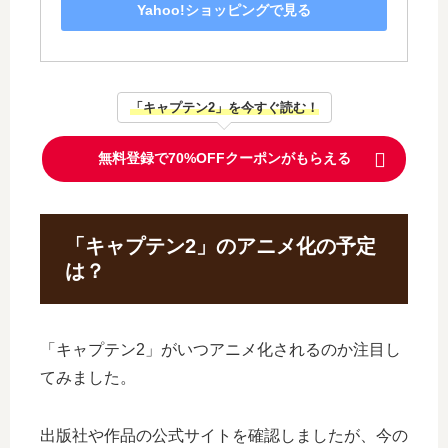
Yahoo!ショッピングで見る
「キャプテン2」を今すぐ読む！
無料登録で70%OFFクーポンがもらえる
「キャプテン2」のアニメ化の予定
は？
「キャプテン2」がいつアニメ化されるのか注目し
てみました。
出版社や作品の公式サイトを確認しましたが、今の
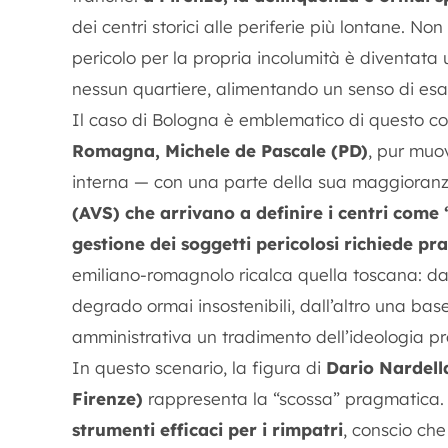
dei centri storici alle periferie più lontane. Non 
pericolo per la propria incolumità è diventata
nessun quartiere, alimentando un senso di esa
Il caso di Bologna è emblematico di questo cor
Romagna, Michele de Pascale (PD)
, pur muo
interna — con una parte della sua maggioranz
(AVS)
che arrivano a definire i centri come
gestione dei soggetti pericolosi richiede p
emiliano-romagnolo ricalca quella toscana: da
degrado ormai insostenibili, dall’altro una bas
amministrativa un tradimento dell’ideologia pr
In questo scenario, la figura di
Dario Nardell
Firenze)
rappresenta la “scossa” pragmatica
strumenti efficaci per i rimpatri
, conscio ch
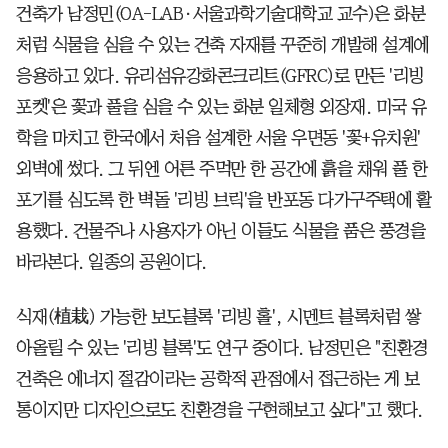
건축가 남정민(OA-LAB·서울과학기술대학교 교수)은 화분
처럼 식물을 심을 수 있는 건축 자재를 꾸준히 개발해 설계에
응용하고 있다. 유리섬유강화콘크리트(GFRC)로 만든 '리빙
포켓'은 꽃과 풀을 심을 수 있는 화분 일체형 외장재. 미국 유
학을 마치고 한국에서 처음 설계한 서울 우면동 '꽃+유치원'
외벽에 썼다. 그 뒤엔 어른 주먹만 한 공간에 흙을 채워 풀 한
포기를 심도록 한 벽돌 '리빙 브릭'을 반포동 다가구주택에 활
용했다. 건물주나 사용자가 아닌 이들도 식물을 품은 풍경을
바라본다. 일종의 공원이다.
식재(植栽) 가능한 보도블록 '리빙 홀', 시멘트 블록처럼 쌓
아올릴 수 있는 '리빙 블록'도 연구 중이다. 남정민은 "친환경
건축은 에너지 절감이라는 공학적 관점에서 접근하는 게 보
통이지만 디자인으로도 친환경을 구현해보고 싶다"고 했다.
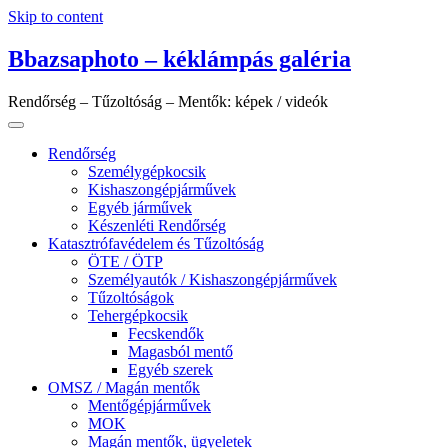
Skip to content
Bbazsaphoto – kéklámpás galéria
Rendőrség – Tűzoltóság – Mentők: képek / videók
Rendőrség
Személygépkocsik
Kishaszongépjárművek
Egyéb járművek
Készenléti Rendőrség
Katasztrófavédelem és Tűzoltóság
ÖTE / ÖTP
Személyautók / Kishaszongépjárművek
Tűzoltóságok
Tehergépkocsik
Fecskendők
Magasból mentő
Egyéb szerek
OMSZ / Magán mentők
Mentőgépjárművek
MOK
Magán mentők, ügyeletek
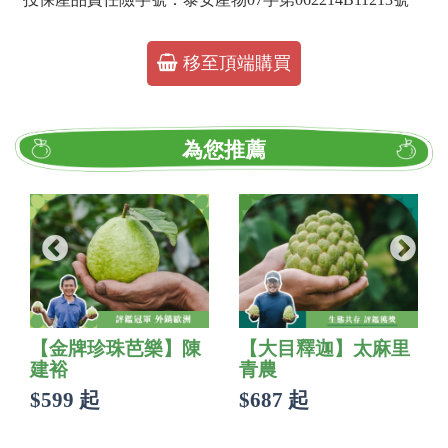
移至頂端購買
為您推薦
【金牌珍珠芭樂】陳
【大目釋迦】太麻里
建裕
青農
$599 起
$687 起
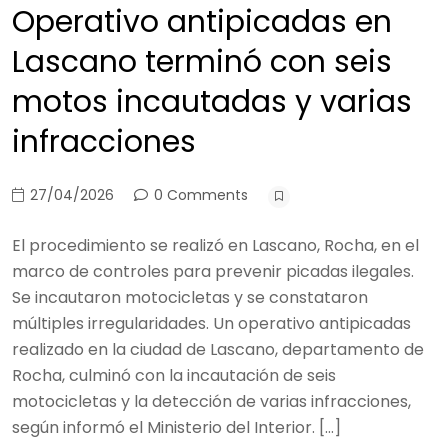
Operativo antipicadas en
Lascano terminó con seis
motos incautadas y varias
infracciones
27/04/2026
0 Comments
El procedimiento se realizó en Lascano, Rocha, en el
marco de controles para prevenir picadas ilegales.
Se incautaron motocicletas y se constataron
múltiples irregularidades. Un operativo antipicadas
realizado en la ciudad de Lascano, departamento de
Rocha, culminó con la incautación de seis
motocicletas y la detección de varias infracciones,
según informó el Ministerio del Interior. […]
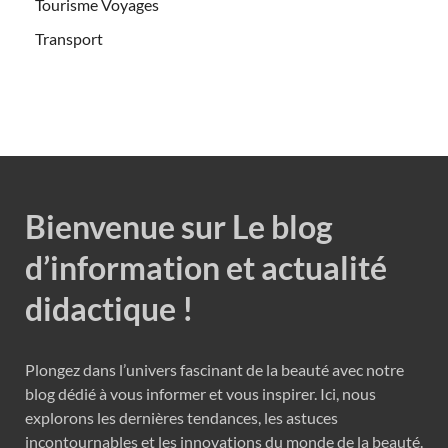
Tourisme Voyages
Transport
Bienvenue sur Le blog
d’information et actualité
didactique !
Plongez dans l’univers fascinant de la beauté avec notre
blog dédié à vous informer et vous inspirer. Ici, nous
explorons les dernières tendances, les astuces
incontournables et les innovations du monde de la beauté.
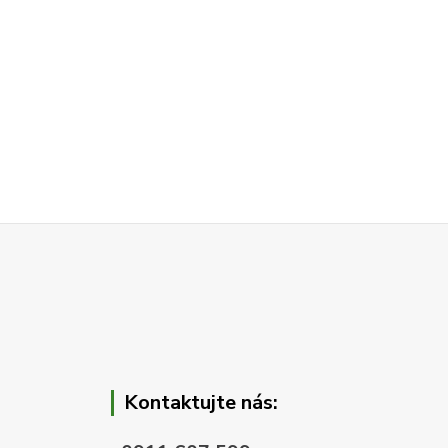
Kontaktujte nás:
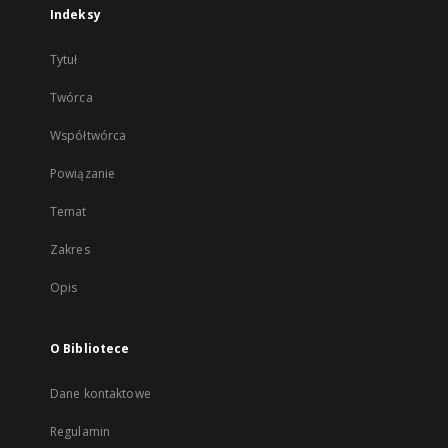
Indeksy
Tytuł
Twórca
Współtwórca
Powiązanie
Temat
Zakres
Opis
O Bibliotece
Dane kontaktowe
Regulamin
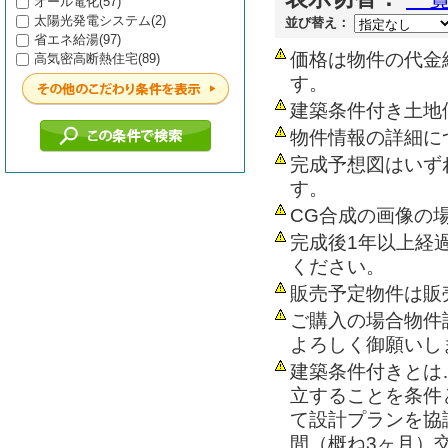
オール電化(57)
太陽光発電システム(2)
並び替え：
省エネ給湯(97)
価格は物件の代金
高気密高断熱住宅(89)
す。
建築条件付き土地
物件情報の詳細に
完成予想図はいず
す。
CG合成の画像の
完成後1年以上経
ください。
販売予定物件は販
ご購入の場合物件
よろしく御願いし
建築条件付きとは
立することを条件
て設計プランを協
間（概ね3ヶ月）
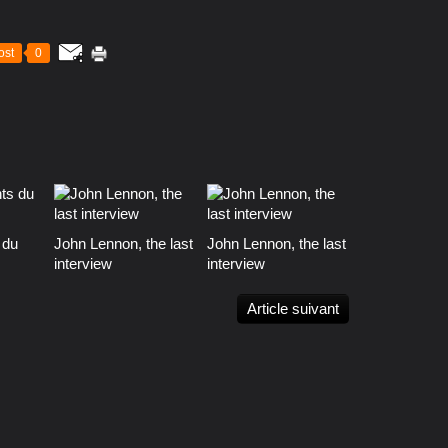
ost
0
 du
John Lennon, the last
John Lennon, the last
interview
interview
Article suivant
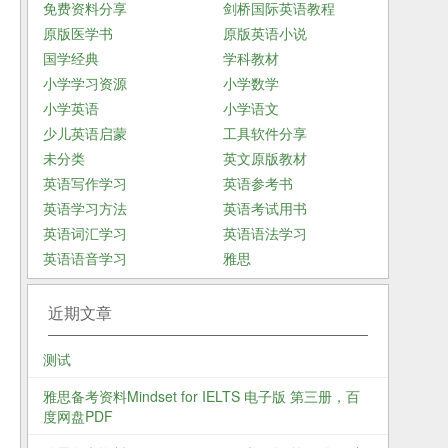
免费资料分享
剑桥国际英语教程
原版医学书
原版英语小说
国学经典
学科教材
小学学习资源
小学数学
小学英语
小学语文
少儿英语启蒙
工具软件分享
未分类
英文原版教材
英语写作学习
英语参考书
英语学习方法
英语考试用书
英语词汇学习
英语语法学习
英语语音学习
雅思
近期文章
测试
雅思备考资料Mindset for IELTS 电子版 第三册，百
度网盘PDF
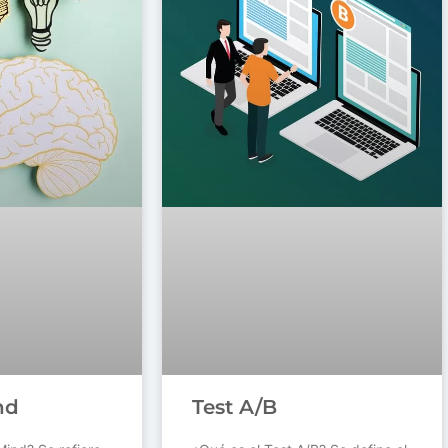
nd
Test A/B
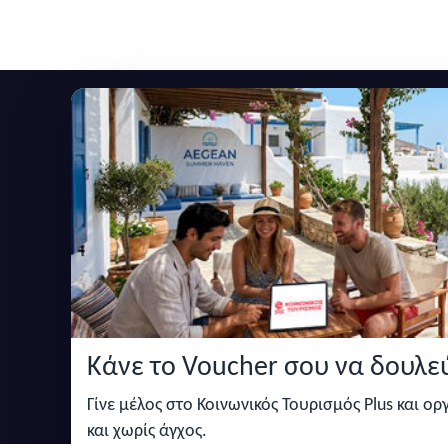
Εγγραφείτε στο newsletter μας
Μείνετε ενημερωμένοι με τις τελευταίες ειδήσεις,
Κάνε το Voucher σου να δουλεύ
Κάντε αναζήτηση για προσφορές σε ξενοδοχεία,
σπίτια και πολλά άλλα ευκολα και γρήγορα!
Γίνε μέλος στο Κοινωνικός Τουρισμός Plus και ο
και χωρίς άγχος.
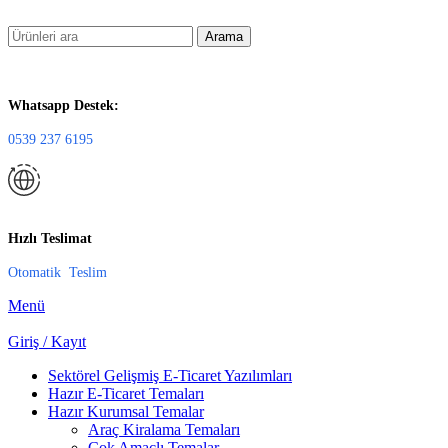
Arama
Whatsapp Destek:
0539 237 6195
Hızlı Teslimat
Otomatik Teslim
Menü
Giriş / Kayıt
Sektörel Gelişmiş E-Ticaret Yazılımları
Hazır E-Ticaret Temaları
Hazır Kurumsal Temalar
Araç Kiralama Temaları
Çok Amaçlı Temalar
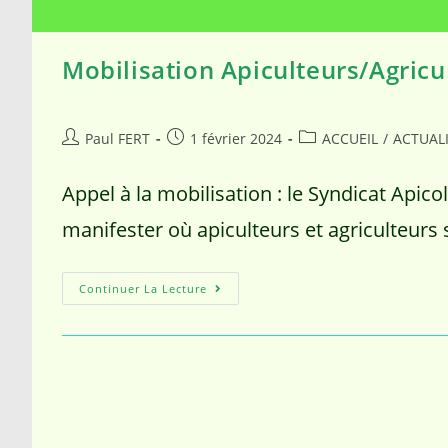
Mobilisation Apiculteurs/Agricu
Paul FERT
1 février 2024
ACCUEIL
/
ACTUAL
Appel à la mobilisation : le Syndicat Apico
manifester où apiculteurs et agriculteurs s
Continuer La Lecture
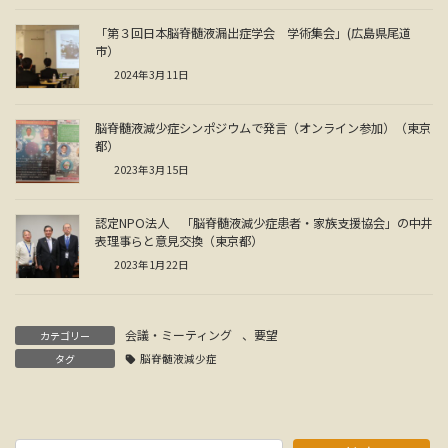
「第３回日本脳脊髄液漏出症学会 学術集会」(広島県尾道
市）
2024年3月11日
脳脊髄液減少症シンポジウムで発言（オンライン参加）（東京
都）
2023年3月15日
認定NPO法人 「脳脊髄液減少症患者・家族支援協会」の中井
表理事らと意見交換（東京都）
2023年1月22日
会議・ミーティング
、
要望
カテゴリー
タグ
脳脊髄液減少症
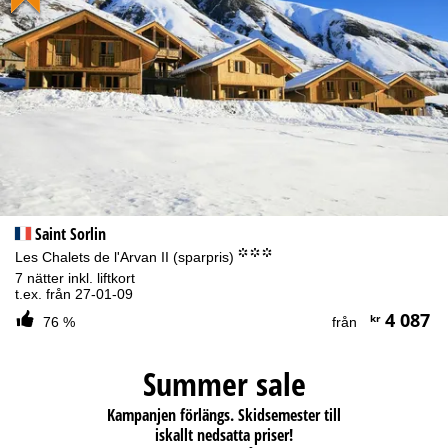
Saint Sorlin
°°°
Les Chalets de l'Arvan II (sparpris)
7 nätter inkl. liftkort
t.ex. från 27-01-09
4 087
kr
76 %
från
Summer sale
Kampanjen förlängs. Skidsemester till
iskallt nedsatta priser!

◇ ◇ ◇

▸ **Task instructions**: Can you recast every line of text read from the items above as a JSON list of strings, one string per line, skipping blank lines and leaving the pictures out?

▸ **Answer space**:
[
  "Yahoo!ショッピングで見る",
  "「キャプテン2」を今すぐ読む！",
  "無料登録で70%OFFクーポンがもらえる",
  "「キャプテン2」のアニメ化の予定",
  "は？",
  "「キャプテン2」がいつアニメ化されるのか注目し",
  "てみました。",
  "出版社や作品の公式サイトを確認しましたが、今の",
  "dei centri storici alle periferie più lontane. Non ",
  "pericolo per la propria incolumità è diventata",
  "nessun quartiere, alimentando un senso di esa",
  "Il caso di Bologna è emblematico di questo cor",
  "Romagna, Michele de Pascale (PD)",
  ", pur muo",
  "interna — con una parte della sua maggioranz",
  "(AVS)",
  "che arrivano a definire i centri come",
  "gestione dei soggetti pericolosi richiede p",
  "emiliano-romagnolo ricalca quella toscana: da",
  "degrado ormai insostenibili, dall’altro una bas",
  "amministrativa un tradimento dell’ideologia pr",
  "In questo scenario, la figura di",
  "Dario Nardell",
  "Firenze)",
  "rappresenta la “scossa” pragmatica",
  "strumenti efficaci per i rimpatri",
  ", conscio ch",
  "건축가 남정민(OA-LAB·서울과학기술대학교 교수)은 화분",
  "처럼 식물을 심을 수 있는 건축 자재를 꾸준히 개발해 설계에",
  "응용하고 있다. 유리섬유강화콘크리트(GFRC)로 만든 '리빙",
  "포켓'은 꽃과 풀을 심을 수 있는 화분 일체형 외장재. 미국 유",
  "학을 마치고 한국에서 처음 설계한 서울 우면동 '꽃+유치원'",
  "외벽에 썼다. 그 뒤엔 어른 주먹만 한 공간에 흙을 채워 풀 한",
  "포기를 심도록 한 벽돌 '리빙 브릭'을 반포동 다가구주택에 활",
  "용했다. 건물주나 사용자가 아닌 이들도 식물을 품은 풍경을",
  "바라본다. 일종의 공원이다.",
  "식재(植栽) 가능한 보도블록 '리빙 홀', 시멘트 블록처럼 쌓",
  "아올릴 수 있는 '리빙 블록'도 연구 중이다. 남정민은 \"친환경",
  "건축은 에너지 절감이라는 공학적 관점에서 접근하는 게 보",
  "통이지만 디자인으로도 친환경을 구현해보고 싶다\"고 했다.",
  "Skip to content",
  "Bbazsaphoto – kéklámpás galéria",
  "Rendőrség – Tűzoltóság – Mentők: képek / videók",
  "Rendőrség",
  "Személygépkocsik",
  "Kishaszongépjárművek",
  "Egyéb járművek",
  "Készenléti Rendőrség",
  "Katasztrófavédelem és Tűzoltóság",
  "ÖTE / ÖTP",
  "Személyautók / Kishaszongépjárművek",
  "Tűzoltóságok",
  "Tehergépkocsik",
  "Fecskendők",
  "Magasból mentő",
  "Egyéb szerek",
  "OMSZ / Magán mentők",
  "Mentőgépjárművek",
  "MOK",
  "Magán mentők, ügyeletek",
  "移至頂端購買",
  "為您推薦",
  "【金牌珍珠芭樂】陳",
  "【大目釋迦】太麻里",
  "建裕",
  "青農",
  "$599 起",
  "$687 起",
  "Operativo antipicadas en",
  "Lascano terminó con seis",
  "motos incautadas y varias",
  "infracciones",
  "27/04/2026",
  "0 Comments",
  "El procedimiento se realizó en Lascano, Rocha, en el",
  "marco de controles para prevenir picadas ilegales.",
  "Se incautaron motocicletas y se constataron",
  "múltiples irregularidades. Un operativo antipicadas",
  "realizado en la ciudad de Lascano, departamento de",
  "Rocha, culminó con la incautación de seis",
  "motocicletas y la detección de varias infracciones,",
  "según informó el Ministerio del Interior. […]",
  "Tourisme Voyages",
  "Transport",
  "Bienvenue sur Le blog",
  "d’information et actualité",
  "didactique !",
  "Plongez dans l’univers fascinant de la beauté avec notre",
  "blog dédié à vous informer et vous inspirer. Ici, nous",
  "explorons les dernières tendances, les astuces",
  "incontournables et les innovations du monde de la beauté.",
  "Kontaktujte nás:",
  "Indeksy",
  "Tytuł",
  "Twórca",
  "Współtwórca",
  "Powiązanie",
  "Temat",
  "Zakres",
  "Opis",
  "O Bibliotece",
  "Dane kontaktowe",
  "Regulamin",
  "オール電化(57)",
  "太陽光発電システム(2)",
  "並び替え：",
  "省エネ給湯(97)",
  "価格は物件の代金",
  "高気密高断熱住宅(89)",
  "す。",
  "建築条件付き土地",
  "物件情報の詳細に",
  "完成予想図はいず",
  "す。",
  "CG合成の画像の",
  "完成後1年以上経",
  "ください。",
  "販売予定物件は販",
  "ご購入の場合物件",
  "よろしく御願いし",
  "建築条件付きとは",
  "立することを条件",
  "て設計プランを協",
  "間（概ね3ヶ月）",
  "ost",
  "0",
  " du",
  "John Lennon, the last",
  "John Lennon, the last",
  "interview",
  "interview",
  "Article suivant",
  "免费资料分享",
  "剑桥国际英语教程",
  "原版医学书",
  "原版英语小说",
  "国学经典",
  "学科教材",
  "小学学习资源",
  "小学数学",
  "小学英语",
  "小学语文",
  "少儿英语启蒙",
  "工具软件分享",
  "未分类",
  "英文原版教材",
  "英语写作学习",
  "英语参考书",
  "英语学习方法",
  "英语考试用书",
  "英语词汇学习",
  "英语语法学习",
  "英语语音学习",
  "雅思",
  "近期文章",
  "测试",
  "雅思备考资料Mindset for IELTS 电子版 第三册，百",
  "度网盘PDF",
  "nd",
  "Test A/B",
  "Εγγραφείτε στο newsletter μας",
  "Μείνετε ενημερωμένοι με τις τελευταίες ειδήσεις,",
  "Κάνε το Voucher σου να δουλεύ",
  "Κάντε αναζήτηση για προσφορές σε ξενοδοχεία,",
  "σπίτια και πολλά άλλα ευκολα και γρήγορα!",
  "Γίνε μέλος στο Κοινωνικός Τουρισμός Plus και ο",
  "και χωρίς άγχος.",
  "Arama",
  "Whatsapp Destek:",
  "0539 237 6195",
  "Hızlı Teslimat",
  "Otomatik Teslim",
  "Menü",
  "Giriş / Kayıt",
  "Sektörel Gelişmiş E-Ticaret Yazılımları",
  "Hazır E-Ticaret Temaları",
  "Hazır Kurumsal Temalar",
  "Araç Kiralama Temaları",
  "Çok Amaçlı Temalar",
  "Mobilisation Apiculteurs/Agricu",
  "Paul FERT",
  "1 février 2024",
  "ACCUEIL",
  "/",
  "ACTUAL",
  "Appel à la mobilisation : le Syndicat Apico",
  "manifester où apiculteurs et agriculteurs s",
  "Continuer La Lecture",
  "「第３回日本脳脊髄液漏出症学会 学術集会」(広島県尾道",
  "市）",
  "2024年3月11日",
  "脳脊髄液減少症シンポジウムで発言（オンライン参加）（東京",
  "都）",
  "2023年3月15日",
  "認定NPO法人 「脳脊髄液減少症患者・家族支援協会」の中井",
  "表理事らと意見交換（東京都）",
  "2023年1月22日",
  "会議・ミーティング",
  "、",
  "要望",
  "カテゴリー",
  "タグ",
  "脳脊髄液減少症",
  "Saint Sorlin",
  "°°°",
  "Les Chalets de l'Arvan II (sparpris)",
  "7 nätter inkl. liftkort",
  "t.ex. från 27-01-09",
  "4 087",
  "kr",
  "76 %",
  "från",
  "Summer sale",
  "Kampanjen förlängs. Skidsemester till",
  "iskallt nedsatta priser!"
]